CORRELATION VS CAUSATION
We think marketers are taught incorrectly around correlation versus causality. They try to correlate that I’m 52 years old and I live in this zip code and I have this kind of car and therefore I have a propensity to buy that product or service. They are triangulating around data but they don’t know what actually causes me to buy something today. They’re almost treating innovation as luck. By doing that, they look at probabilities and everything revolves around this notion of correlation as opposed to causality. With Jobs, we actually go back and look at the progress people are making and we understand the dominoes that have to fall for you to say, “I’m buying a mattress today.”
Typical questions that come to mind about why a consumer would select a mattress would be about the features.
- Is it soft enough? Is it hard enough?
- Is it too deep? Will my sheets fit it?
- What else did you consider?
- How important is price?
Focusing on the product features leaves consumers’ emotional and social needs unexplored. This approach doesn’t uncover what jobs they want to accomplish or the reasons why they buy.
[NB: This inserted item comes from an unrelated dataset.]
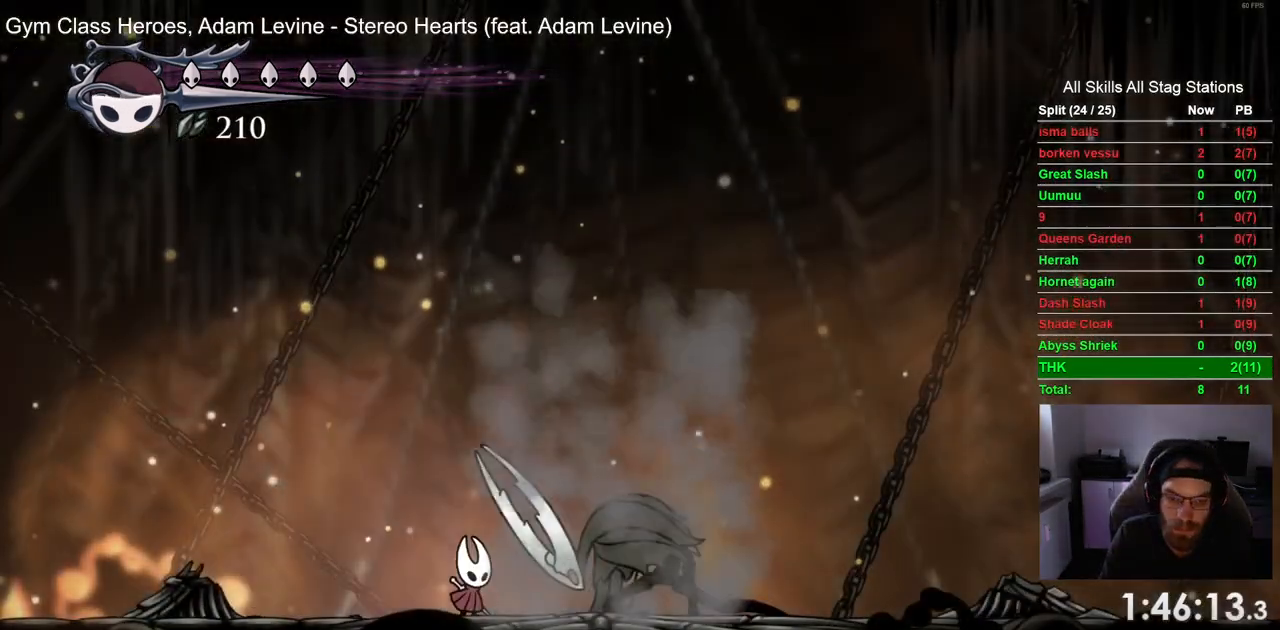
{"buttons": ["SQUARE"], "left_stick": "center", "right_stick": "center", "events": [[17, "SQUARE", "down"], [167, "SQUARE", "up"], [417, "SQUARE", "down"]]}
Jobs To Be Done takes a different approach, uncovering the situational context around the decision, constructing the timeline of all the triggers that ultimately led to the purchase decision. In this interview, Brian Walker opened the story sharing he and his family were walking through Costco on a Saturday morning and impulsively purchased a mattress. However, deeper discussion brings to the surface a more complex process.
The interview uncovered that while he claimed to have purchased the mattress on impulse, he’d been thinking of replacing his mattress for over a year. He wanted to get a good night’s sleep so he could be a better husband and father when the rest of his life was exhausting him. Each night that he slept on his current mattress, he moved closer to firing it. Each morning he used Advil to manage his aches and pains and drank Red Bull to keep alert. The purchase of the new mattress was less about how great it was – the pillow top, number of coils, warranty and other its other features – and more about it not being his current mattress.
During the interview there was very little talk about the features of the mattress. Other aspects of the experience were more important to the decision and ultimately the moment these challenges were solved, the purchase happened.
- Retail experience tension – high pressure sales force not present
- Switching anxiety – what if my spouse doesn’t like it? how do I get rid of the old one?
- Non-Traditional category competitors – no longer worth the tradeoff
That Saturday morning in Costco amongst the chaos, all the forces of progress came together. The push of the situation and the magnetism of the new solution overcome the habit of the present and the anxiety of change. He had reached the end point with their current mattress, he and his wife were together in the store and Costco’s return policy enabling them to return it if it didn’t work out made it easier to make the purchase at that moment, than any other alternative.